You can buy a nice, vintage mobile home with attached car port in McAllen, TX for 20K but most other real estate’s higher.

I’m a little bit familiar with border towns. Things have gotten worse in the past few decades for sure. The Mexican side is certainly more dangerous. But I think border towns get more of a bad rap than they deserve.

From their website, McAllen TX looks like a pretty interesting place & worth a visit:

“The Real McAllen

In an effort to build political capital, border cities like McAllen have been unfairly branded as violent and unsafe, and it’s not just the residents who think so. Nancy Millar, vice president and director of Visit McAllen, insists that McAllen is one of the safest places to live and work.

“We were recently ranked the safest Texas city and No. 7 (for safety) in the entire country,” she says.

According to the FBI’s Uniform Crime Reports, the Rio Grande Valley is extremely safe, and McAllen is not only one of the safest cities in Texas, it has one of the lowest crime rates in the nation. Additionally, this past February in his State of the City address, Mayor Jim Darling shared that the city of McAllen had completed its eighth consecutive year of reduced crime, experiencing an overall 67 percent drop in criminal activity from 1995.”


#17 Comment By Bob Ernst On October 15, 2018 @ 3:55 pm

“This also brings back the traditional patterns of neighborhoods and small towns. What stops this from happening, this more naturally occurring affordability, is a combination of zoning, rigidity of existing regulations on affordability, and the complexity of the financing programs.

In her last paragraph (pasted above), Hines blows right past what she claims are the key reasons our cities and suburbs don’t have affordable housing. Her article fails entirely to address the persistent effects of the exclusionary zoning that was put in place by a thoroughly biased U.S. Supreme Court in Village of Euclid, Ohio v. Ambler Realty Co., 272 U.S. 365 (1926). Until America addresses that problem of regulatory animus against the poor and people of color, I’ll bet all efforts to do something positive about affordable housing will be too little, too late.
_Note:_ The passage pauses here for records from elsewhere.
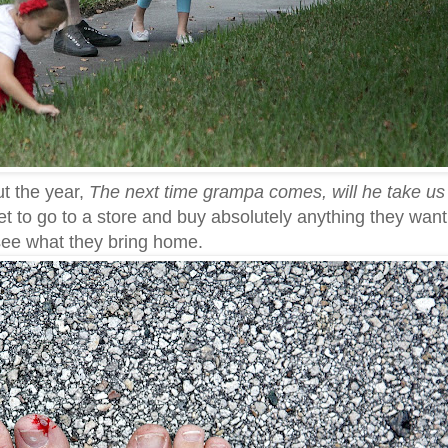
ut the year,
The next time grampa comes, will he take us 
 get to go to a store and buy absolutely anything they want
 see what they bring home.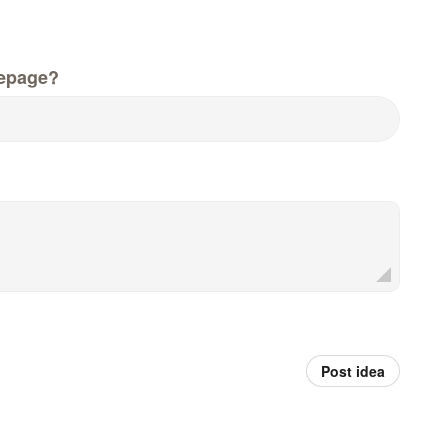
epage?
Post idea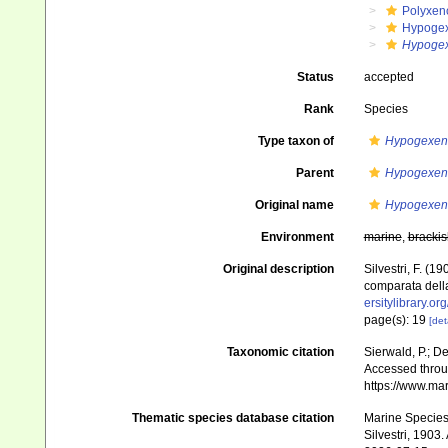
Polyxen
Hypoge
Hypogex
Status
accepted
Rank
Species
Type taxon of
Hypogexen
Parent
Hypogexen
Original name
Hypogexenu
Environment
marine
,
brackis
Original description
Silvestri, F. (
comparata della
ersitylibrary.o
page(s): 19
[det
Taxonomic citation
Sierwald, P.; De
Accessed throug
https://www.ma
Thematic species database citation
Marine Species 
Silvestri, 1903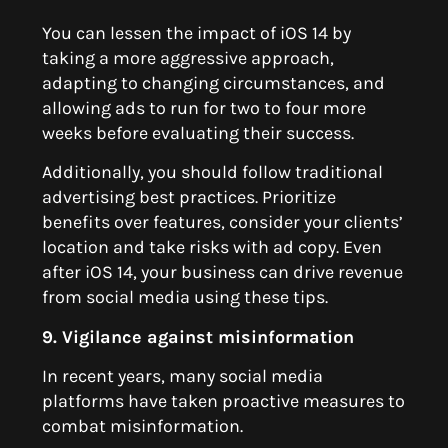
You can lessen the impact of iOS 14 by
taking a more aggressive approach,
adapting to changing circumstances, and
allowing ads to run for two to four more
weeks before evaluating their success.
Additionally, you should follow traditional
advertising best practices. Prioritize
benefits over features, consider your clients’
location and take risks with ad copy. Even
after iOS 14, your business can drive revenue
from social media using these tips.
9. Vigilance against misinformation
In recent years, many social media
platforms have taken proactive measures to
combat misinformation.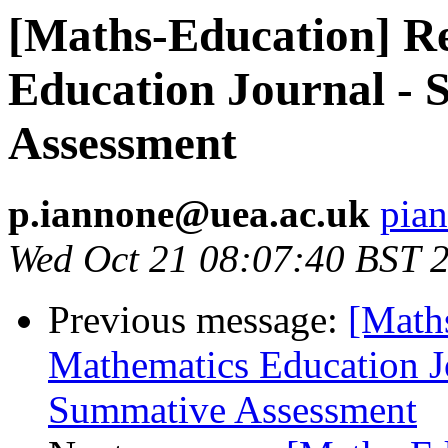
[Maths-Education] R
Education Journal - S
Assessment
p.iannone@uea.ac.uk
pia
Wed Oct 21 08:07:40 BST 
Previous message:
[Math
Mathematics Education Jo
Summative Assessment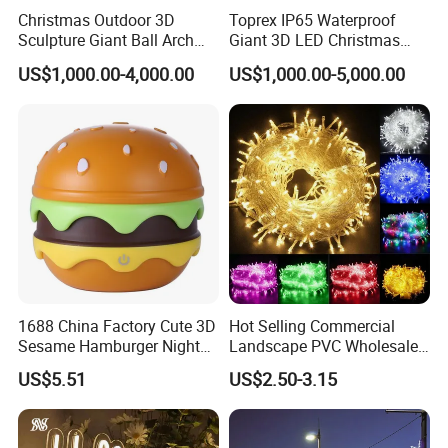
Christmas Outdoor 3D
Toprex IP65 Waterproof
Sculpture Giant Ball Arch
Giant 3D LED Christmas
Motif Decoration Light
Archway Outdoor Park
US$1,000.00-4,000.00
US$1,000.00-5,000.00
Event Motif Light
1688 China Factory Cute 3D
Hot Selling Commercial
Sesame Hamburger Night
Landscape PVC Wholesale
Light Table Lamp USB
Christmas Lights LED String
US$5.51
US$2.50-3.15
Rechargeable 3 Gear Soft
Lights Party Holiday
Non Strobe Eye Care Mini
Decoration Home Outdoor
Night Light for Student
Lights
Dorm Desktop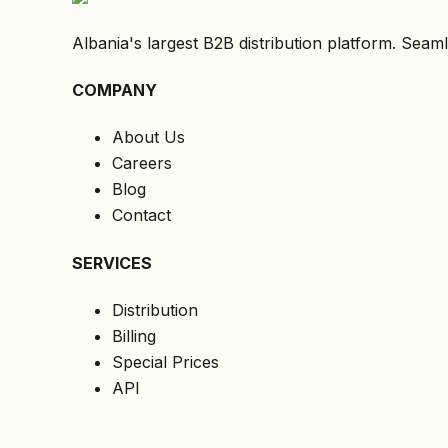
Albania's largest B2B distribution platform. Seaml
COMPANY
About Us
Careers
Blog
Contact
SERVICES
Distribution
Billing
Special Prices
API
LEGAL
#18 Comment By Brian M On October 18, 2018 @ 7:55 pm

One caveat or caution: Those cheap four plexes are often bought as investments by “dentists from the nearest big city” and the like. They are NOT managed…not maintained…there is no tenant screening. Many of the worst pockets in my outer Bay Area suburb are the four plex cul de sacs. One became so bad, so dilapidated, so crime ridden that the city actually bought it out and demolished it.

#19 Comment By PubliusII On November 11, 2018 @ 6:02 pm

The first and essential step is move away from Deep Blue coastal cities.

In what coastal people, striving for the upper middle class, scorn as flyover land, you’ll find lots of large affordable houses, located in suburbs with good public schools — the kind of places where kids can grow up.